I almost want to say:
There are Unless Places.
Places you don’t end up in, Unless. The kinds of places Junior would talk about when it got late enough at night and cold enough, and he was full of enough alcohol. To say that Junior didn’t drink was an outright lie, but one that he was happy stoking the embers of, and one that he’d get away with when he could. Often for the benefit of female companionship, which was a rare enough thing for Junior. He’d claim his mother was a scientist, which she really was, and that she’d been researching the effects of alcohol on a human body and that it was his birth that forced her to resign her job. And that that was why he’d never touch alcohol. But on the nights when all of us needed something to cling to we knew we could get Perry or Bill or maybe even Wink to push Junior just hard enough and just slowly enough that that staunch veneer of the teetotal lifestyle would warble and crack.

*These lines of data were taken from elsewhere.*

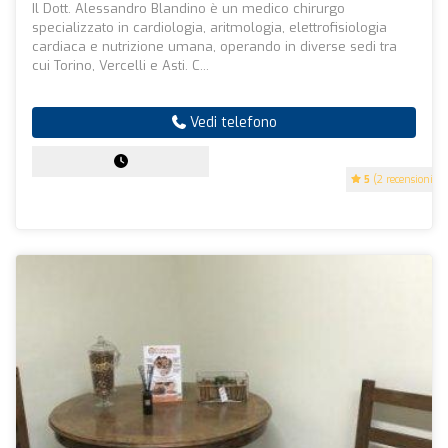
Il Dott. Alessandro Blandino è un medico chirurgo
specializzato in cardiologia, aritmologia, elettrofisiologia
cardiaca e nutrizione umana, operando in diverse sedi tra
cui Torino, Vercelli e Asti. C...
Vedi telefono
5
(2 recensioni)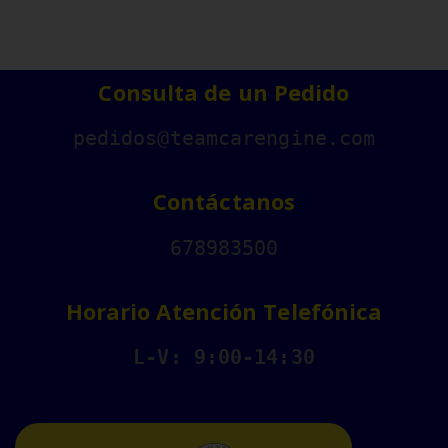
Consulta de un Pedido
pedidos@teamcarengine.com
Contáctanos
678983500
Horario Atención Telefónica
L-V: 9:00-14:30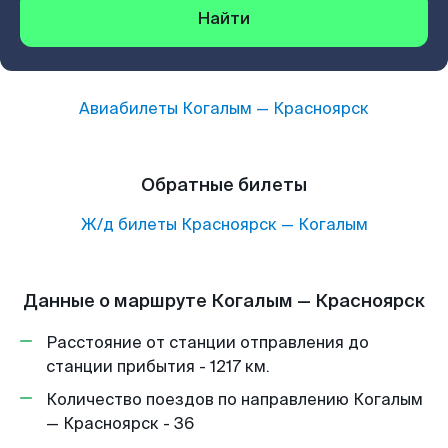
Найти
Авиабилеты
Когалым
—
Красноярск
Обратные билеты
Ж/д билеты
Красноярск
—
Когалым
Данные о маршруте Когалым — Красноярск
Расстояние от станции отправления до
станции прибытия - 1217 км.
Количество поездов по направлению Когалым
— Красноярск - 36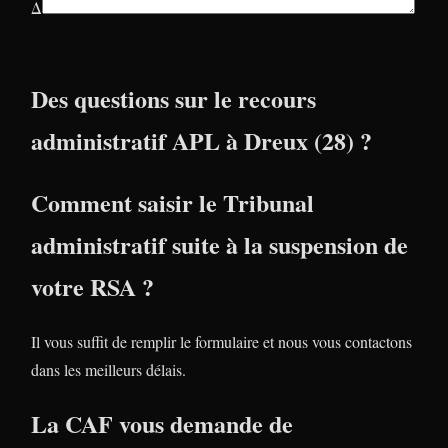
Δ
Des questions sur le recours
administratif APL à Dreux (28) ?
Comment saisir le Tribunal
administratif suite à la suspension de
votre RSA ?
Il vous suffit de remplir le formulaire et nous vous contactons
dans les meilleurs délais.
La CAF vous demande de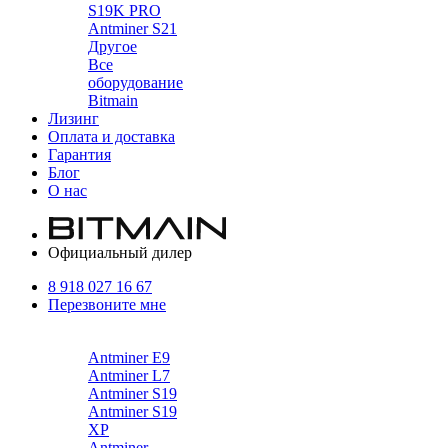
S19K PRO
Antminer S21
Другое
Все
оборудование
Bitmain
Лизинг
Оплата и доставка
Гарантия
Блог
О нас
Официальный дилер
8 918 027 16 67
Перезвоните мне
Каталог
Antminer E9
Antminer L7
Antminer S19
Antminer S19
XP
Antminer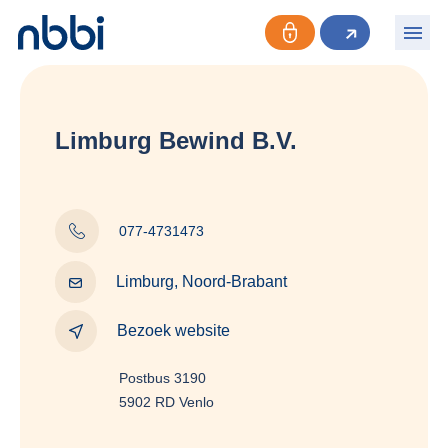
Limburg Bewind B.V.
077-4731473
Limburg, Noord-Brabant
Bezoek website
Postbus 3190
5902 RD Venlo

And that it was then that Junior would begin to drink more seriously and more honestly than the rest of us. It was after, long after, when Junior’s demons would come for him, and he begin to talk about the world and his place in it. And then and only then, that he would even dare mention Unless Places. He talk about these kinds of places in the past in tones that evoked splendor. The Frontier, the Klondike, the Old West. Places where law had little lease, where found themselves standing tall under darkening skies. The kinds of places you don’t get to go to unless something else has already happened to you…
But of course, that’s not the truth at all.